→ **AIM OF THE TASK**:
Put every line of the material below into a Markdown table with the columns Row and Line, numbering the rows and leaving out any blank lines.

——

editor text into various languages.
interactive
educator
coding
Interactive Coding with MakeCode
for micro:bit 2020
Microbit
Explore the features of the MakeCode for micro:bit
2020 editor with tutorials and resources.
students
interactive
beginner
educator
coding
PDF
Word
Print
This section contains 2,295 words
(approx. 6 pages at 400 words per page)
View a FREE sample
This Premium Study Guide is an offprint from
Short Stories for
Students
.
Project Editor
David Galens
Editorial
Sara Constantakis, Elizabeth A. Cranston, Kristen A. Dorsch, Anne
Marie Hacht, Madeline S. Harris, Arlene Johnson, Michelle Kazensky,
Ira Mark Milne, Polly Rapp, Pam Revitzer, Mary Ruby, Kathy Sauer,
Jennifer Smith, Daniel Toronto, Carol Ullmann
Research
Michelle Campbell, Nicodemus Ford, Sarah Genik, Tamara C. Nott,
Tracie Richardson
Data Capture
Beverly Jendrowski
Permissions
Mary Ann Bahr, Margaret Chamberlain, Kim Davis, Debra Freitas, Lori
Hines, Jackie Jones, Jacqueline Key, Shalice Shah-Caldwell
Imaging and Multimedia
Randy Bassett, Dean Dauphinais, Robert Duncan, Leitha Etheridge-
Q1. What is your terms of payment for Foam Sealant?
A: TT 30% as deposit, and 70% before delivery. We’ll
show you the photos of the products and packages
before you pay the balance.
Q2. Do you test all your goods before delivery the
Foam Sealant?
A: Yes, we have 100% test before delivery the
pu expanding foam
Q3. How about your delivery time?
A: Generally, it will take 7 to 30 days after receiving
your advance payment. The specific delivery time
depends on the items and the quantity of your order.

——

→ **SOLUTION TO THIS PROBLEM**:
| Row | Line |
|---|---|
| 1 | editor text into various languages. |
| 2 | interactive |
| 3 | educator |
| 4 | coding |
| 5 | Interactive Coding with MakeCode |
| 6 | for micro:bit 2020 |
| 7 | Microbit |
| 8 | Explore the features of the MakeCode for micro:bit |
| 9 | 2020 editor with tutorials and resources. |
| 10 | students |
| 11 | interactive |
| 12 | beginner |
| 13 | educator |
| 14 | coding |
| 15 | PDF |
| 16 | Word |
| 17 | Print |
| 18 | This section contains 2,295 words |
| 19 | (approx. 6 pages at 400 words per page) |
| 20 | View a FREE sample |
| 21 | This Premium Study Guide is an offprint from |
| 22 | Short Stories for |
| 23 | Students |
| 24 | . |
| 25 | Project Editor |
| 26 | David Galens |
| 27 | Editorial |
| 28 | Sara Constantakis, Elizabeth A. Cranston, Kristen A. Dorsch, Anne |
| 29 | Marie Hacht, Madeline S. Harris, Arlene Johnson, Michelle Kazensky, |
| 30 | Ira Mark Milne, Polly Rapp, Pam Revitzer, Mary Ruby, Kathy Sauer, |
| 31 | Jennifer Smith, Daniel Toronto, Carol Ullmann |
| 32 | Research |
| 33 | Michelle Campbell, Nicodemus Ford, Sarah Genik, Tamara C. Nott, |
| 34 | Tracie Richardson |
| 35 | Data Capture |
| 36 | Beverly Jendrowski |
| 37 | Permissions |
| 38 | Mary Ann Bahr, Margaret Chamberlain, Kim Davis, Debra Freitas, Lori |
| 39 | Hines, Jackie Jones, Jacqueline Key, Shalice Shah-Caldwell |
| 40 | Imaging and Multimedia |
| 41 | Randy Bassett, Dean Dauphinais, Robert Duncan, Leitha Etheridge- |
| 42 | Q1. What is your terms of payment for Foam Sealant? |
| 43 | A: TT 30% as deposit, and 70% before delivery. We’ll |
| 44 | show you the photos of the products and packages |
| 45 | before you pay the balance. |
| 46 | Q2. Do you test all your goods before delivery the |
| 47 | Foam Sealant? |
| 48 | A: Yes, we have 100% test before delivery the |
| 49 | pu expanding foam |
| 50 | Q3. How about your delivery time? |
| 51 | A: Generally, it will take 7 to 30 days after receiving |
| 52 | your advance payment. The specific delivery time |
| 53 | depends on the items and the quantity of your order. |